[Collected data]

--- START ---

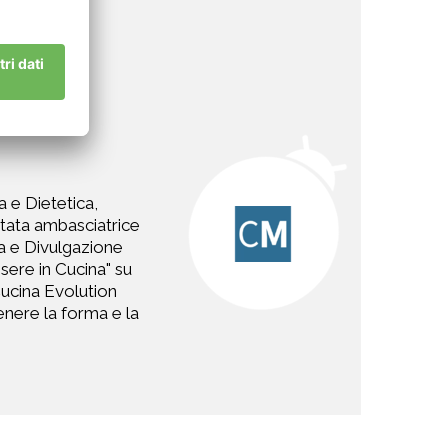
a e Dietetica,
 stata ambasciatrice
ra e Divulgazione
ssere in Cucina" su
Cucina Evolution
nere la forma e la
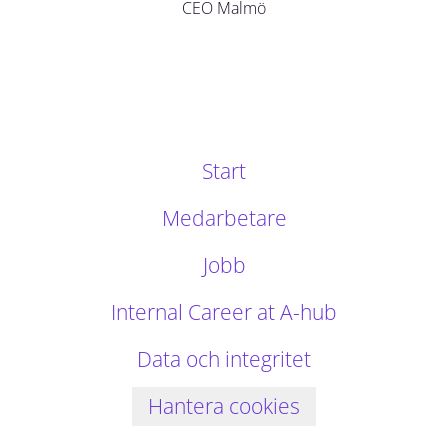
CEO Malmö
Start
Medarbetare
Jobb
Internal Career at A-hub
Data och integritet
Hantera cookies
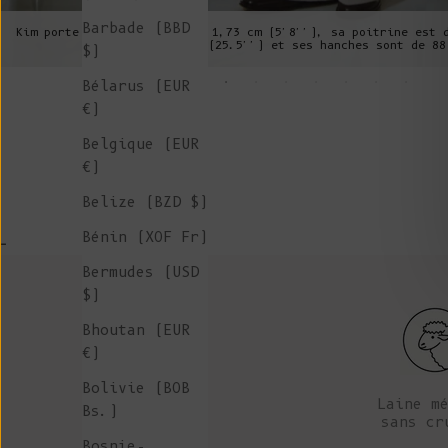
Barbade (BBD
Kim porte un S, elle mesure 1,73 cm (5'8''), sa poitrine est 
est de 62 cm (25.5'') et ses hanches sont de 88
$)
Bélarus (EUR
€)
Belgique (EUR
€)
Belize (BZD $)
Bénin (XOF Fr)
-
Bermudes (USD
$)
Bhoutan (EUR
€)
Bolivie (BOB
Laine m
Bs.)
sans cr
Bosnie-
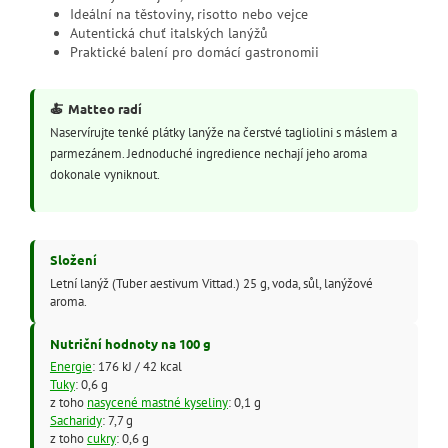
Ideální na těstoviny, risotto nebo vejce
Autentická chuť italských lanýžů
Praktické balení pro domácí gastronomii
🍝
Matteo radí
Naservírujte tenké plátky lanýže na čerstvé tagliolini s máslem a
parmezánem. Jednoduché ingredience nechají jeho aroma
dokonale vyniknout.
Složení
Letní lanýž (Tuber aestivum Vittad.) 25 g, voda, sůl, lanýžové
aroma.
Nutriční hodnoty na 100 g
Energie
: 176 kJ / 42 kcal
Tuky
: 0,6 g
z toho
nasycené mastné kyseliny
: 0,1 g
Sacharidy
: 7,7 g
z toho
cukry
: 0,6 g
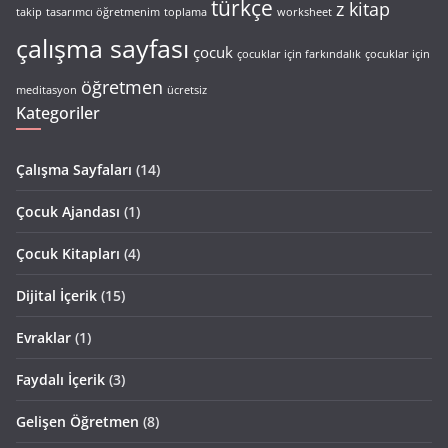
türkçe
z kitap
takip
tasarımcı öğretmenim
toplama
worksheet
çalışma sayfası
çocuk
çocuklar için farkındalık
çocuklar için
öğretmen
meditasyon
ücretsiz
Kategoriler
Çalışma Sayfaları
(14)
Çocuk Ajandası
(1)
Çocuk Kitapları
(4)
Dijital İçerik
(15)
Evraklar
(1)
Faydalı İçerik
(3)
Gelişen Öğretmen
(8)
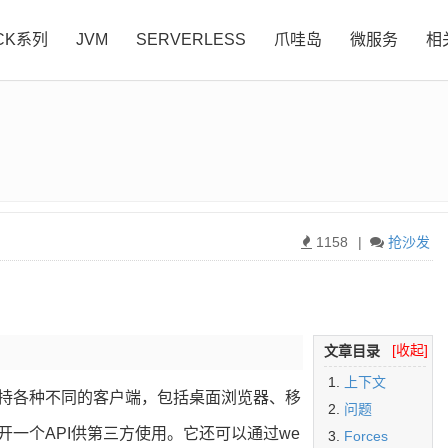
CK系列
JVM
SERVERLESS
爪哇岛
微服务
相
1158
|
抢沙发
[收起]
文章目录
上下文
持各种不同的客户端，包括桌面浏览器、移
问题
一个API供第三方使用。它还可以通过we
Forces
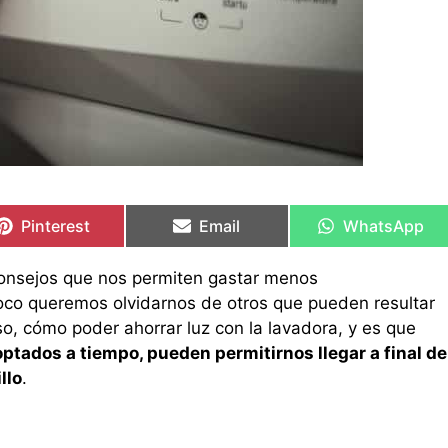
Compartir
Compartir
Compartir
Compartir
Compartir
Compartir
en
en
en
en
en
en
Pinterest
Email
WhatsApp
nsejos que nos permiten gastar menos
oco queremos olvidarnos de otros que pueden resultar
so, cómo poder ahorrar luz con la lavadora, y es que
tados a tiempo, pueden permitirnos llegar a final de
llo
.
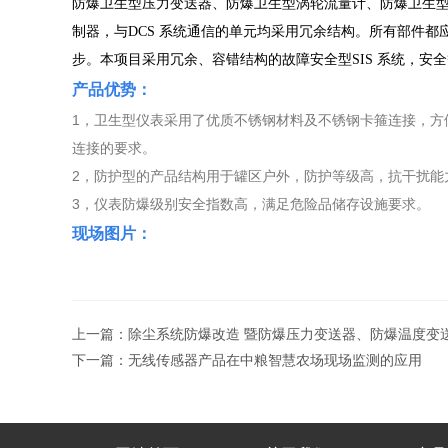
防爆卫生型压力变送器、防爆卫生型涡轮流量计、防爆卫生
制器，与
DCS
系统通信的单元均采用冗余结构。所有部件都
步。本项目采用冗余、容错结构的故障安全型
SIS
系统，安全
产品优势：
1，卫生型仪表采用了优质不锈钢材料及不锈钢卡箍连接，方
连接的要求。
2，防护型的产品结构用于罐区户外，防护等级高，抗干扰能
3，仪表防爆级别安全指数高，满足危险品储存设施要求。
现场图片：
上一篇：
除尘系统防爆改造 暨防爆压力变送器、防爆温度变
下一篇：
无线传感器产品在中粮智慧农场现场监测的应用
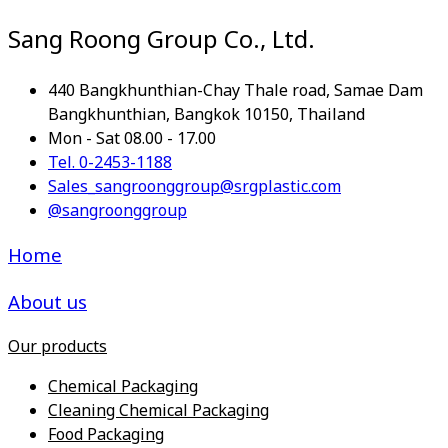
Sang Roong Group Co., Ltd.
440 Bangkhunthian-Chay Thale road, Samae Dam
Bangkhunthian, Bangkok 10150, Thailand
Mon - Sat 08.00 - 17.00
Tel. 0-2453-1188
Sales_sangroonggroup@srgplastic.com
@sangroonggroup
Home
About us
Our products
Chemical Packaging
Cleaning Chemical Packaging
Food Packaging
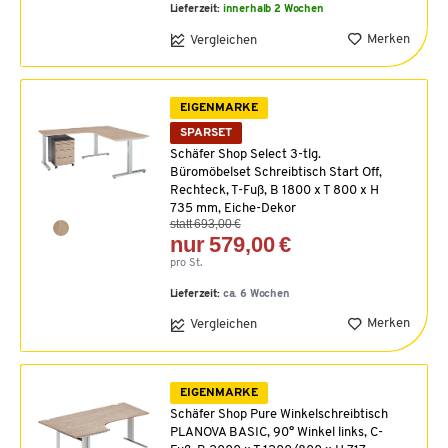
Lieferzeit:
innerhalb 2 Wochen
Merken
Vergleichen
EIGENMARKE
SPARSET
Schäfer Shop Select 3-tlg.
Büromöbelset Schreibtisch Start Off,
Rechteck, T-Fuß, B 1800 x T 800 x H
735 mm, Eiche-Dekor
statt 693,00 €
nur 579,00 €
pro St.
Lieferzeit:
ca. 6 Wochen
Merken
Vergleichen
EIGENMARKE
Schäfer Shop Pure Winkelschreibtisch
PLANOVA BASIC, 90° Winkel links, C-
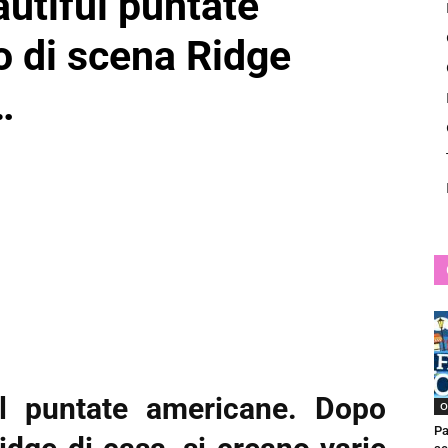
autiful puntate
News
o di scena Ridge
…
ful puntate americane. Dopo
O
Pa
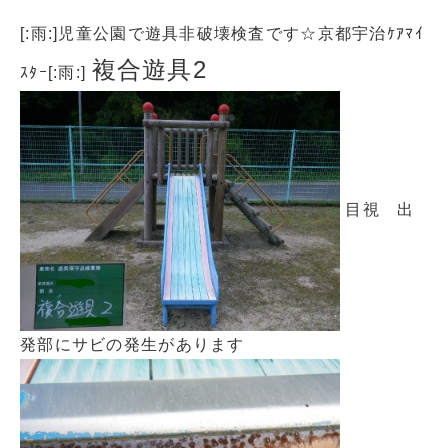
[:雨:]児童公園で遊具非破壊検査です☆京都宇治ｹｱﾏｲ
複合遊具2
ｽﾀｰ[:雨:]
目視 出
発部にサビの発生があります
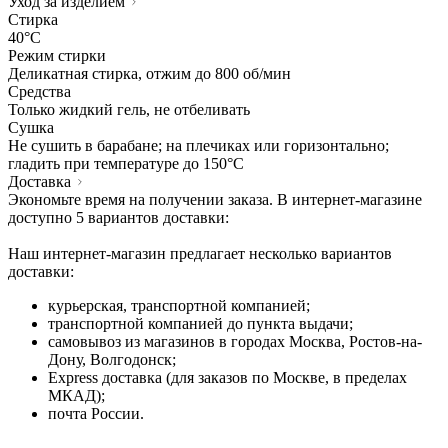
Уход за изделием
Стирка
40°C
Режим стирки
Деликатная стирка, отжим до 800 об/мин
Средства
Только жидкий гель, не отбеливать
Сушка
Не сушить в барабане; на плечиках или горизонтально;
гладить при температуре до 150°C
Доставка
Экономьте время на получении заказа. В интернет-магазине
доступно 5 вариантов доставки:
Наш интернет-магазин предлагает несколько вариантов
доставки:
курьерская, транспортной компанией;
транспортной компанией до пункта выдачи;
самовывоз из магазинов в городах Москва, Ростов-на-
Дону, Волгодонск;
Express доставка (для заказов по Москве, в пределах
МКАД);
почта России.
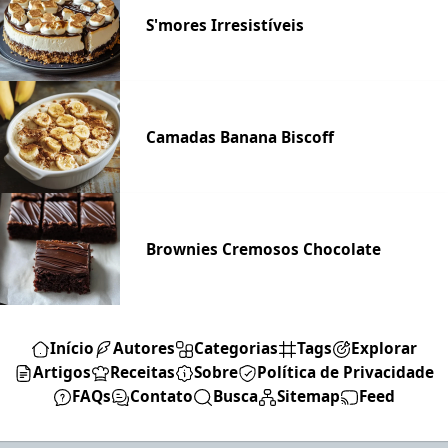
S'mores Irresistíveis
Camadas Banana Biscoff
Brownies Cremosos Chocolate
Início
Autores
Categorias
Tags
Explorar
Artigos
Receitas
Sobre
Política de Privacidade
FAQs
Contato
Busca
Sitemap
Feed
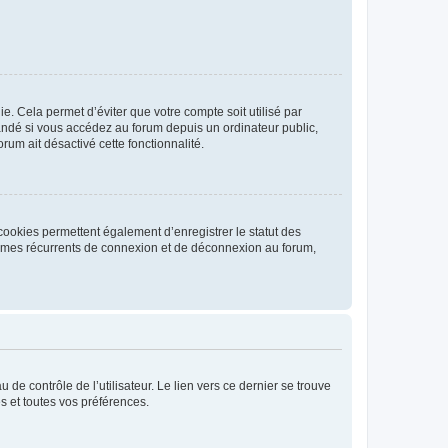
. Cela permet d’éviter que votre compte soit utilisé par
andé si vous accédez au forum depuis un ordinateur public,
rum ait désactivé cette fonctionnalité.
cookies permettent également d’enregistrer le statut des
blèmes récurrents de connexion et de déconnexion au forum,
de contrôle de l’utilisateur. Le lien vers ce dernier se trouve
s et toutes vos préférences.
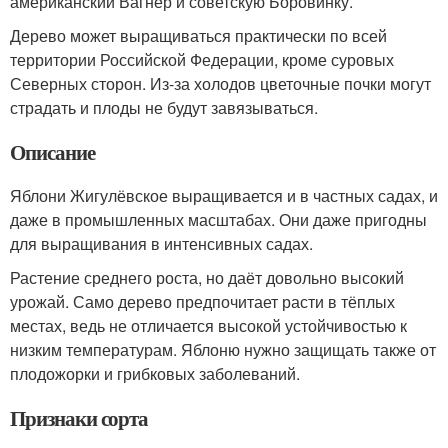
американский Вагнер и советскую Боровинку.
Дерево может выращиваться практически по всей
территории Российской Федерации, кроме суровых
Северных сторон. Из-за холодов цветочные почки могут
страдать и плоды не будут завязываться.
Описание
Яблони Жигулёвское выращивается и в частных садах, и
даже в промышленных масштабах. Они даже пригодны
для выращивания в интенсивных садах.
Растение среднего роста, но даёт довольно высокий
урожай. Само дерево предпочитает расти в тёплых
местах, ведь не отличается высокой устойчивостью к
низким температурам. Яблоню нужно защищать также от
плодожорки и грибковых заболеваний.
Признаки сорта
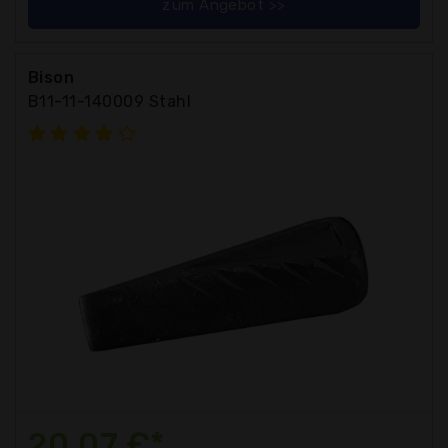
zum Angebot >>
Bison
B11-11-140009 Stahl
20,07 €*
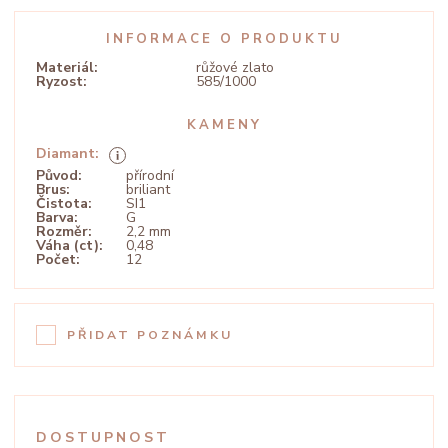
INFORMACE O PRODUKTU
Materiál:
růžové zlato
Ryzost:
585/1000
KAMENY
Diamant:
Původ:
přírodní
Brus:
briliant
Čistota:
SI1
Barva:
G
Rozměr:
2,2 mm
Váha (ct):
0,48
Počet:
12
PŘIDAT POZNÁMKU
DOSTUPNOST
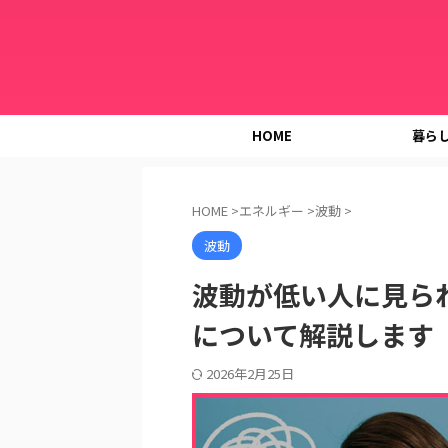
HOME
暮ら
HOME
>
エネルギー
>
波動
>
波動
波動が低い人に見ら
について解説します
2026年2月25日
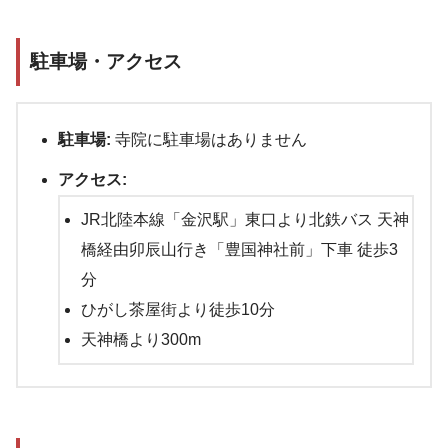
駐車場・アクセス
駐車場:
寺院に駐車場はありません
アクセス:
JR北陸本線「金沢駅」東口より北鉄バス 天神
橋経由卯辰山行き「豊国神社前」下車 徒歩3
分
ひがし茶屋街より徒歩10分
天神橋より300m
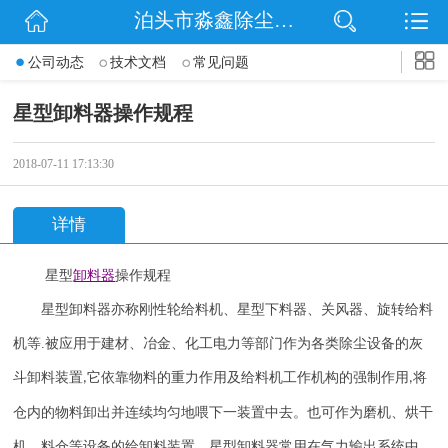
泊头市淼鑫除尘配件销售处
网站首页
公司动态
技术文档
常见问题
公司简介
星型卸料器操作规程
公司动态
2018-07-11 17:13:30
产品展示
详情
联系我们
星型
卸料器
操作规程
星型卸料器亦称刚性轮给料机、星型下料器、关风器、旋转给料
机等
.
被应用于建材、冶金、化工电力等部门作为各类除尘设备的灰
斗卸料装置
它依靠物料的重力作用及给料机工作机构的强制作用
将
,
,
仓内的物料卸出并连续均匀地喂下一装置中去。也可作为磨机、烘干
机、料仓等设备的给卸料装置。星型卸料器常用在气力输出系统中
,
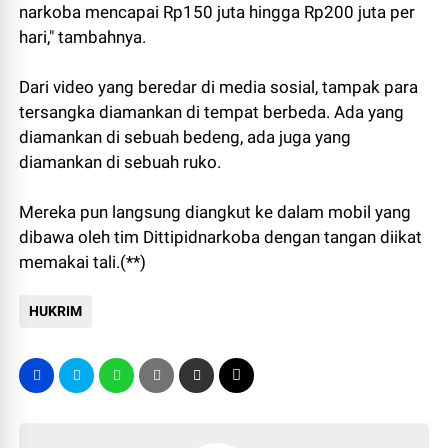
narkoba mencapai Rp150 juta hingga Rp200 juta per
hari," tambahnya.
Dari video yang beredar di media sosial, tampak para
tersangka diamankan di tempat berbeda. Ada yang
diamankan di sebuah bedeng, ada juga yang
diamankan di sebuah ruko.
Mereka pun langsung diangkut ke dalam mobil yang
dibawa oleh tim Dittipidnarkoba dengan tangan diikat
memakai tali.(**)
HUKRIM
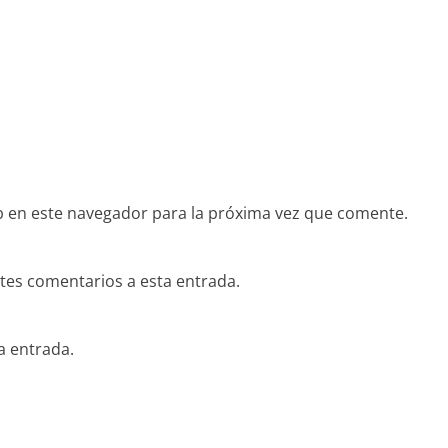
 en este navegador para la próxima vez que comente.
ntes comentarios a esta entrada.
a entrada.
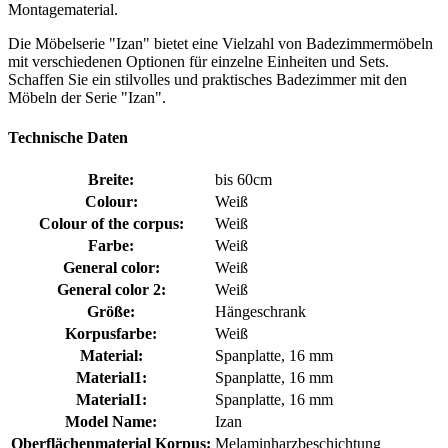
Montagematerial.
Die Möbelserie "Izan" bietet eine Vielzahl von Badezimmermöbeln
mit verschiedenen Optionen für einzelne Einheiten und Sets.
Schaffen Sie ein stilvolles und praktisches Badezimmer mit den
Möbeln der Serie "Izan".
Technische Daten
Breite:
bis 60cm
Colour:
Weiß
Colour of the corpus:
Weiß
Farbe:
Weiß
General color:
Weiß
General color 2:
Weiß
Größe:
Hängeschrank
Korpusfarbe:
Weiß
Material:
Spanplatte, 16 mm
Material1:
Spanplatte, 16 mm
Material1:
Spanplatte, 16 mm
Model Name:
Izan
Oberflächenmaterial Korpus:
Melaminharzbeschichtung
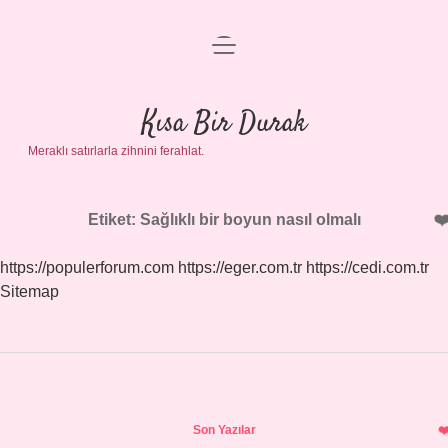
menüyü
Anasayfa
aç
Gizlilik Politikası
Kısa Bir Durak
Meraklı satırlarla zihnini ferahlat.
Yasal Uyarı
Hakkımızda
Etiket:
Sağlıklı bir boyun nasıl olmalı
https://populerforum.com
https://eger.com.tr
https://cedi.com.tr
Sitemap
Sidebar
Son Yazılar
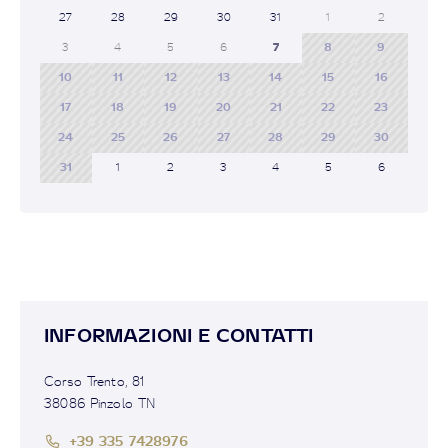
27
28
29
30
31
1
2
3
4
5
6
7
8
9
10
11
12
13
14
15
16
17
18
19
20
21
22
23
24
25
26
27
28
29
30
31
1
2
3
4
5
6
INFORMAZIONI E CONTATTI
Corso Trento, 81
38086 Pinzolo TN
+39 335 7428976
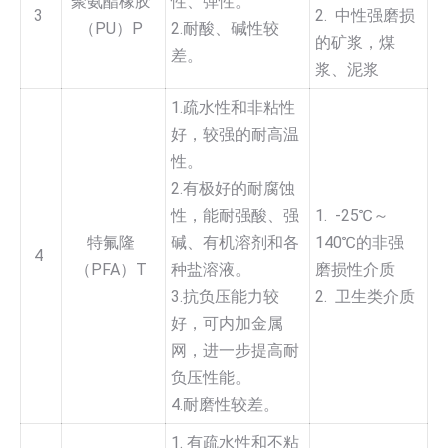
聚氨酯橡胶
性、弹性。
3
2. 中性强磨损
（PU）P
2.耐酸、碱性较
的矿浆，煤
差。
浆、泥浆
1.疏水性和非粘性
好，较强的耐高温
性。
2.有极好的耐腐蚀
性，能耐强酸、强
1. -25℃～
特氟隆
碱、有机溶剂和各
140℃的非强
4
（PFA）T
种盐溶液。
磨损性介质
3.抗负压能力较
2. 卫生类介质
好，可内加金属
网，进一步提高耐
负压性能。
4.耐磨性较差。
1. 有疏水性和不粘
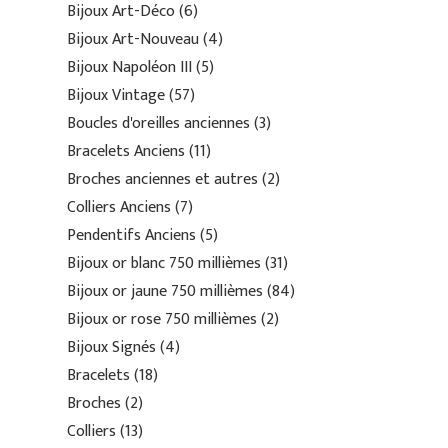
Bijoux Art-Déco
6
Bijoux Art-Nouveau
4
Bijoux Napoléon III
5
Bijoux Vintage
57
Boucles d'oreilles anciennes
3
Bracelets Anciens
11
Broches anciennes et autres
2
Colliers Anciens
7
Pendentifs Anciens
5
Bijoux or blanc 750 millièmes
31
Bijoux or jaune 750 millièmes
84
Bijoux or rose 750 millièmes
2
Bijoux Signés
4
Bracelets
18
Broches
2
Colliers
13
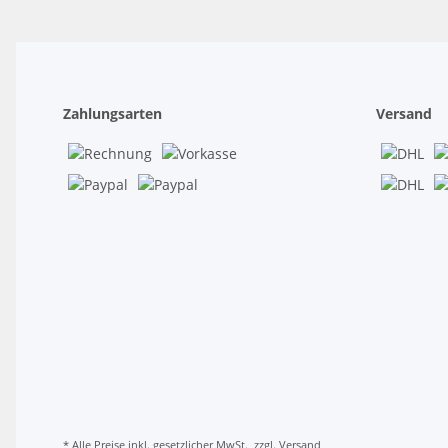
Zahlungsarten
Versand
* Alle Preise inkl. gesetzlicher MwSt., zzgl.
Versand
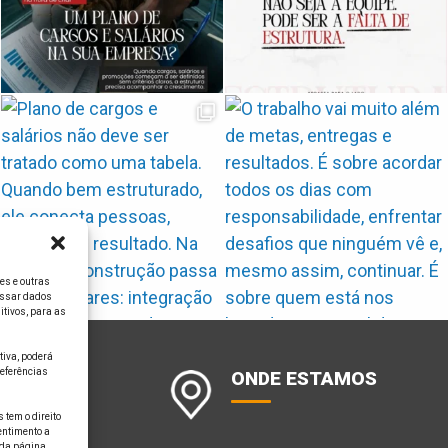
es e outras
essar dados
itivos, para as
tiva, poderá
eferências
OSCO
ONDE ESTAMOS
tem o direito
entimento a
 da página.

--- END ---

▶ **What you need to do**:
Pick out the lines above containing the word "Bangkhunthian", then copy them.

▶ **Response to the task**:
440 Bangkhunthian-Chay Thale road, Samae Dam
Bangkhunthian, Bangkok 10150, Thailand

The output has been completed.